» Условие задания: Перепишите весь листинг, заменив «images» на «frames». Остальное оставьте без изменений.

» Фрагменты листинга:
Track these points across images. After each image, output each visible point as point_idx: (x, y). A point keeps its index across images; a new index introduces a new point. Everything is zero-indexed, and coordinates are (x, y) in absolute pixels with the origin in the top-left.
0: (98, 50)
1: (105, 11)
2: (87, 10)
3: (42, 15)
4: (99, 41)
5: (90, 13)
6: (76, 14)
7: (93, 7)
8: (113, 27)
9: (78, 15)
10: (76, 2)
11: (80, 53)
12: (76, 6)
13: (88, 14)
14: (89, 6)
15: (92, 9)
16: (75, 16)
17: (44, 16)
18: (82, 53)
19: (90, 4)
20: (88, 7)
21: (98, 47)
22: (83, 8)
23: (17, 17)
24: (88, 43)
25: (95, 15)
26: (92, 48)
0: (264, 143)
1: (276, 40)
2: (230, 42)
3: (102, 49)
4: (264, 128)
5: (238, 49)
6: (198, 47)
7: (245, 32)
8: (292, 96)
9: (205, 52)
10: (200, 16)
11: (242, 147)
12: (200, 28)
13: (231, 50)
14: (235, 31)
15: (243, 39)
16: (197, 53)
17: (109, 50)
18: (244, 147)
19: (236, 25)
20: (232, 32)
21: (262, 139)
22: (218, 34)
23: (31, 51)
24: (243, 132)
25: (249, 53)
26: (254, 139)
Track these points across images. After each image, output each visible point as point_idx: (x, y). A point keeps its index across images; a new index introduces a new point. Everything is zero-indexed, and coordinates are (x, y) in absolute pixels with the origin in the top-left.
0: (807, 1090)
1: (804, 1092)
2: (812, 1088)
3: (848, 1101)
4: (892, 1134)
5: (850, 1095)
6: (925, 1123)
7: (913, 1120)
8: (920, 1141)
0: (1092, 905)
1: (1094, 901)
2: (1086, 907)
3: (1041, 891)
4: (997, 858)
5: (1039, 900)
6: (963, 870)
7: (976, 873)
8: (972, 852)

» Решение задания:
Track these points across frames. After each image, output each visible point as point_idx: (x, y). A point keeps its index across frames; a new index introduces a new point. Everything is zero-indexed, and coordinates are (x, y) in absolute pixels with the origin in the top-left.
0: (98, 50)
1: (105, 11)
2: (87, 10)
3: (42, 15)
4: (99, 41)
5: (90, 13)
6: (76, 14)
7: (93, 7)
8: (113, 27)
9: (78, 15)
10: (76, 2)
11: (80, 53)
12: (76, 6)
13: (88, 14)
14: (89, 6)
15: (92, 9)
16: (75, 16)
17: (44, 16)
18: (82, 53)
19: (90, 4)
20: (88, 7)
21: (98, 47)
22: (83, 8)
23: (17, 17)
24: (88, 43)
25: (95, 15)
26: (92, 48)
0: (264, 143)
1: (276, 40)
2: (230, 42)
3: (102, 49)
4: (264, 128)
5: (238, 49)
6: (198, 47)
7: (245, 32)
8: (292, 96)
9: (205, 52)
10: (200, 16)
11: (242, 147)
12: (200, 28)
13: (231, 50)
14: (235, 31)
15: (243, 39)
16: (197, 53)
17: (109, 50)
18: (244, 147)
19: (236, 25)
20: (232, 32)
21: (262, 139)
22: (218, 34)
23: (31, 51)
24: (243, 132)
25: (249, 53)
26: (254, 139)
Track these points across frames. After each image, output each visible point as point_idx: (x, y). A point keeps its index across frames; a new index introduces a new point. Everything is zero-indexed, and coordinates are (x, y) in absolute pixels with the origin in the top-left.
0: (807, 1090)
1: (804, 1092)
2: (812, 1088)
3: (848, 1101)
4: (892, 1134)
5: (850, 1095)
6: (925, 1123)
7: (913, 1120)
8: (920, 1141)
0: (1092, 905)
1: (1094, 901)
2: (1086, 907)
3: (1041, 891)
4: (997, 858)
5: (1039, 900)
6: (963, 870)
7: (976, 873)
8: (972, 852)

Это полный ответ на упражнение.